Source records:
______

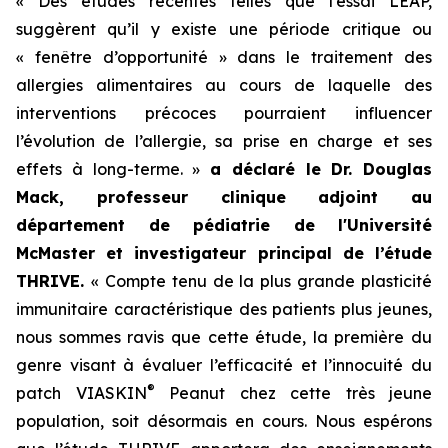
« Des études récentes telles que l’essai LEAP,
suggèrent qu’il y existe une période critique ou
« fenêtre d’opportunité » dans le traitement des
allergies alimentaires au cours de laquelle des
interventions précoces pourraient influencer
l’évolution de l’allergie, sa prise en charge et ses
effets à long-terme. »
a déclaré le Dr. Douglas
Mack, professeur clinique adjoint au
département de pédiatrie de l'Université
McMaster et investigateur principal de l’étude
THRIVE.
« Compte tenu de la plus grande plasticité
immunitaire caractéristique des patients plus jeunes,
nous sommes ravis que cette étude, la première du
genre visant à évaluer l’efficacité et l’innocuité du
®
patch VIASKIN
Peanut chez cette très jeune
population, soit désormais en cours. Nous espérons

______

From the entries above, output every line exactly and omit any image.

« Des études récentes telles que l’essai LEAP,
suggèrent qu’il y existe une période critique ou
« fenêtre d’opportunité » dans le traitement des
allergies alimentaires au cours de laquelle des
interventions précoces pourraient influencer
l’évolution de l’allergie, sa prise en charge et ses
effets à long-terme. »
a déclaré le Dr. Douglas
Mack, professeur clinique adjoint au
département de pédiatrie de l'Université
McMaster et investigateur principal de l’étude
THRIVE.
« Compte tenu de la plus grande plasticité
immunitaire caractéristique des patients plus jeunes,
nous sommes ravis que cette étude, la première du
genre visant à évaluer l’efficacité et l’innocuité du
®
patch VIASKIN
Peanut chez cette très jeune
population, soit désormais en cours. Nous espérons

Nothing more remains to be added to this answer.